Mijail, visionario de la paz

Septiembre 10, 2022 - 11:30 p. m. 2022-09-10 Por: Claudia Blum

Mijaíl Gorbachov murió a sus 91 años y la historia reconocerá al líder que jugó un papel clave para dar fin a la Guerra Fría, esa confrontación de cuatro décadas que dividió al mundo entre dos modelos políticos, económicos, sociales e ideológicos opuestos, y que tuvo incluso dolorosas repercusiones en nuestra América Latina que padeció la violencia y los abusos por guerrillas y dictaduras alineadas en uno u otro bando.

Desde que llegó al poder en la Unión Soviética en 1985, Gorbachov planteó un nuevo rumbo. Quienes ya vivíamos en el mundo de la política en la década de los 80, veíamos con asombro que un líder soviético planteara allí una perestroika o reestructuración económica sin perder un enfoque social.

Y nos invadía aún más el optimismo al conocer su planteamiento de apertura o glasnost, que incluía ideales de democracia, libertad de expresión, derechos humanos y pluralidad de partidos, impensables antes en la URSS.

Internacionalmente, en la generación que creció atemorizada por los riesgos de una posible guerra nuclear, vimos con esperanza a un Gorbachov con la valentía de acordar con los Estados Unidos frenos concretos para la carrera armamentista nuclear; al líder que ordenó el repliegue soviético de Afganistán y que soñaba con una Europa unida; y que evitó, además, intervenir ante la caída del Muro de Berlín y el renacimiento democrático en países europeos.
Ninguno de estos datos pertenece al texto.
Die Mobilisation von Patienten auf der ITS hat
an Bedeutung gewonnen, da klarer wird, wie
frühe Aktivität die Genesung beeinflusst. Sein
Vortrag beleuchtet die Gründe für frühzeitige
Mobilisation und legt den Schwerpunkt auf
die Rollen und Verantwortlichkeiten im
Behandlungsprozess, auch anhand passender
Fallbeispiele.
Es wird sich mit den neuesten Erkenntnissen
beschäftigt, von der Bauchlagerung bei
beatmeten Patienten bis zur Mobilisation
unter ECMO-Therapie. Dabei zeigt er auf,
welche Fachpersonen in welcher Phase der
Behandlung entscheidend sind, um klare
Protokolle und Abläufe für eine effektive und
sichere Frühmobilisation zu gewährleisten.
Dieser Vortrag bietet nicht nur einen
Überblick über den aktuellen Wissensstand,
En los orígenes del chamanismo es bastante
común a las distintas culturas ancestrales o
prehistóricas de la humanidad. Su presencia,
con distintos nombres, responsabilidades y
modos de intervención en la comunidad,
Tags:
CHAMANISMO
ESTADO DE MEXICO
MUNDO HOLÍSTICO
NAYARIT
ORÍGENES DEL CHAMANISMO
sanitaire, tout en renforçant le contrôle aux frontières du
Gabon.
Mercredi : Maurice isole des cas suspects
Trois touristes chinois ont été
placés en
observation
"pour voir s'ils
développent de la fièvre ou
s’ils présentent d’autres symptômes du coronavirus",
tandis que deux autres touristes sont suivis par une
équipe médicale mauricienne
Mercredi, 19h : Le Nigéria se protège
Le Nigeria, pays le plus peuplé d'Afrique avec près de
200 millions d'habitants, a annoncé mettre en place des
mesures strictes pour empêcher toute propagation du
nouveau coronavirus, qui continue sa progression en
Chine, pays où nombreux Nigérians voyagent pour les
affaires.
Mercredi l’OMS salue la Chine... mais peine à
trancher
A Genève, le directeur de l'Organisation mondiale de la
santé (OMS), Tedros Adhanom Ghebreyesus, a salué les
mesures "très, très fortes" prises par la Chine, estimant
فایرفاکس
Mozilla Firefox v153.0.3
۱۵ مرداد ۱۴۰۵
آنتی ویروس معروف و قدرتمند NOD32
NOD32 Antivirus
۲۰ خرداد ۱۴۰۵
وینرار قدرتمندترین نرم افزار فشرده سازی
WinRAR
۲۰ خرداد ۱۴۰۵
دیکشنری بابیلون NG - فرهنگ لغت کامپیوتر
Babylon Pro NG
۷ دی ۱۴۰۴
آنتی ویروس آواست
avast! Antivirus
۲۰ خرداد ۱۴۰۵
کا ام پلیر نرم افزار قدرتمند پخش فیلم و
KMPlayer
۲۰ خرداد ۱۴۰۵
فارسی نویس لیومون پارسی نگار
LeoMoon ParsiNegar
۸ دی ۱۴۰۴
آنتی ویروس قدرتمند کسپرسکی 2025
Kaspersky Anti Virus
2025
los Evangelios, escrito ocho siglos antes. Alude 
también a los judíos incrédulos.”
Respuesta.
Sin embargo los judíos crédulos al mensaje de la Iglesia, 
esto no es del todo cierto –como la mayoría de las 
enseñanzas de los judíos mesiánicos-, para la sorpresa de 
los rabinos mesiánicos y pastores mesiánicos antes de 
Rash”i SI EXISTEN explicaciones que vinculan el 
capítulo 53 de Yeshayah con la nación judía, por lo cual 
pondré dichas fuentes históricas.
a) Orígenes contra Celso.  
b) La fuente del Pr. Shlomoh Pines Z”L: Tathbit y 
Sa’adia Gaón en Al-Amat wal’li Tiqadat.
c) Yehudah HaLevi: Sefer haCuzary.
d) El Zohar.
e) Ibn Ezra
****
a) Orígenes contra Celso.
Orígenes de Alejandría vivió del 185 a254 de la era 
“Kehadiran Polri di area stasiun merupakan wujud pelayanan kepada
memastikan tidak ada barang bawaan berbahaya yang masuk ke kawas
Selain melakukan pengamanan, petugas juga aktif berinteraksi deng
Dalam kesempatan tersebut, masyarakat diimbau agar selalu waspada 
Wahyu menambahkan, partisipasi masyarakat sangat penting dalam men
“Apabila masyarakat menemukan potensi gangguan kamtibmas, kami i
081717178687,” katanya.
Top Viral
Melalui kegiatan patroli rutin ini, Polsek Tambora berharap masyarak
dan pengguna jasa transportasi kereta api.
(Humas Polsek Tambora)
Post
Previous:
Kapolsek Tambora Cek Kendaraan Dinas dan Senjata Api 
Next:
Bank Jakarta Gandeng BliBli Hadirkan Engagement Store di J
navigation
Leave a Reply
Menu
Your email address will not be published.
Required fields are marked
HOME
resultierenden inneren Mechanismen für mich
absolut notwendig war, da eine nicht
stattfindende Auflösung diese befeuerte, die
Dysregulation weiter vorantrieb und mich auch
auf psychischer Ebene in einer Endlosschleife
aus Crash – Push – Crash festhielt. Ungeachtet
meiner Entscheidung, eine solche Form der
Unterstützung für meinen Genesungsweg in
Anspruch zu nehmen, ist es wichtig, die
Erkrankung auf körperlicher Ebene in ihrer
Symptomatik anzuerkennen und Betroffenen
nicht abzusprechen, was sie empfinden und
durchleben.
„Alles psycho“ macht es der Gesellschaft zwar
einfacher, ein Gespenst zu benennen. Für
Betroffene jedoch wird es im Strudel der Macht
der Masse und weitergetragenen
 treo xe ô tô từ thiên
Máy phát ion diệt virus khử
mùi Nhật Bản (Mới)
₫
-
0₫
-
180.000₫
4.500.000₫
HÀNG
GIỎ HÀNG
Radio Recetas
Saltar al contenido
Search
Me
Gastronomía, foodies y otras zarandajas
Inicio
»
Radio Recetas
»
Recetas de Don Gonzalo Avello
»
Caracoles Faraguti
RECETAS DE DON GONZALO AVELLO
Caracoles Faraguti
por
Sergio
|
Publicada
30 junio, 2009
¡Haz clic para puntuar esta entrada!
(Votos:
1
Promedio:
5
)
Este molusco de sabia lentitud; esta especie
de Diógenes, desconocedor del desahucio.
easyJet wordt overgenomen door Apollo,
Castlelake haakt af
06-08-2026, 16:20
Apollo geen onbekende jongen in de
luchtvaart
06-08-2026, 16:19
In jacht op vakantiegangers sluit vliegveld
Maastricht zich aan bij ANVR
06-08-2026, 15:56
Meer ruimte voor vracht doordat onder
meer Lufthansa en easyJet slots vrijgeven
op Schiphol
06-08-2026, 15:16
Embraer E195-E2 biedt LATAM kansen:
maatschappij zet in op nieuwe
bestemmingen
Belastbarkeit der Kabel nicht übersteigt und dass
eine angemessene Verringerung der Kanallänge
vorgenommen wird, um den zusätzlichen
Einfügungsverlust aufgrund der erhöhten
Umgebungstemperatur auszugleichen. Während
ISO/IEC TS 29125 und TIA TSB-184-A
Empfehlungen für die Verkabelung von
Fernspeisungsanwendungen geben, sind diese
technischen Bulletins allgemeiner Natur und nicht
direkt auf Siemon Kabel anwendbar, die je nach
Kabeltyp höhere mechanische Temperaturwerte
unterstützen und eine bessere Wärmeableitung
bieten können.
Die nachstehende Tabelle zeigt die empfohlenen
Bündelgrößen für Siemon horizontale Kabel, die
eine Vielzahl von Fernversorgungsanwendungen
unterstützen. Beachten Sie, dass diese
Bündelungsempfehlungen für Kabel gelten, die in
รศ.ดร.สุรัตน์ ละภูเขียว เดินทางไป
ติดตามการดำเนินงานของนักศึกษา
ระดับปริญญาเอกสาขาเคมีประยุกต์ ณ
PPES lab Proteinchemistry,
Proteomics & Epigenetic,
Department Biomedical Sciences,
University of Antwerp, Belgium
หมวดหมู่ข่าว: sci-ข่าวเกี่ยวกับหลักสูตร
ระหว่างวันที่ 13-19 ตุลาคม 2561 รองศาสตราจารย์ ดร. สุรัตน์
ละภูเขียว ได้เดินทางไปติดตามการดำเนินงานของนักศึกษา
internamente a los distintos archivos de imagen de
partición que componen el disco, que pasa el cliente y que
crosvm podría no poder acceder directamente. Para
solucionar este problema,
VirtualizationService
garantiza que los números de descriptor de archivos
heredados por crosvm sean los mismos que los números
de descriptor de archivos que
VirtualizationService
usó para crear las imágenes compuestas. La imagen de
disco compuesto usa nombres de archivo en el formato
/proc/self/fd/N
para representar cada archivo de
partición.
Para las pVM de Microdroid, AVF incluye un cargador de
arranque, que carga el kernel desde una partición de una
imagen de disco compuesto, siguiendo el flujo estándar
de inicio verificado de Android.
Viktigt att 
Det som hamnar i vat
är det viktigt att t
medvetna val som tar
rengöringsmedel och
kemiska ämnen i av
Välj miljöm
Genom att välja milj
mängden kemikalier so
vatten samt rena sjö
Por eso fue un símbolo político del Siglo XX, y recibió con méritos el Premio Nobel de la Paz en 1990.

Siempre me interesó su vida y la personalidad del hijo de campesinos rusos y con ancestros ucranianos por el lado materno; siempre mostró liderazgo desde las juventudes comunistas hasta que se graduó en Derecho en la Universidad Estatal de Moscú. El enamorado de su eterna confidente, su instruida esposa Raisa.

El presidente que se ganó el respeto por ser diferente a sus antecesores, pues no usó el asesinato o la tortura para los fines del gobierno, como Stalin, ni tuvo las reacciones impulsivas de Kruschev. En cambio, combinó una actitud amigable, informal en su trato, cálida con sus interlocutores y con sentido de humor agudo, pero firme en sus convicciones.

En un país que pasó de zares y emperadores a un autoritarismo comunista, Gorbachov representó una visión distinta sobre la posibilidad de una Rusia democrática, capaz de trabajar por la paz internacional.

Lamentablemente esa ventana de cambio se ha cerrado y en las últimas dos décadas esa nación ha sido dirigida hacia destinos opuestos a los que él anhelaba.

Internamente, en Rusia se impone un sistema radical, que restringe derechos y se perpetúa en el poder. En el contexto externo, Rusia apoya regímenes dictatoriales y revive los tiempos de la intervención militar y las amenazas nucleares. La invasión en Ucrania además de dejar miles de muertos y más de 14 millones de desplazados internamente y hacia el exterior, alimenta una grave crisis global energética y alimentaria. “En el mundo no hay y no puede haber nada más valioso que la vida humana”, dijo en un comunicado la Fundación de Gorbachov apenas empezó esa guerra, al tiempo que pidió el cese de hostilidades y el inicio de negociaciones de paz.

En un mundo donde persisten conflictos de todo tipo, el legado de Gorbachov debe enseñarse a las nuevas generaciones. Porque es un ejemplo concreto de cómo la visión de un líder puede hacer la diferencia entre escenarios de guerra o de paz; entre visiones de pesimismo o de esperanza; entre el autoritarismo y la libertad.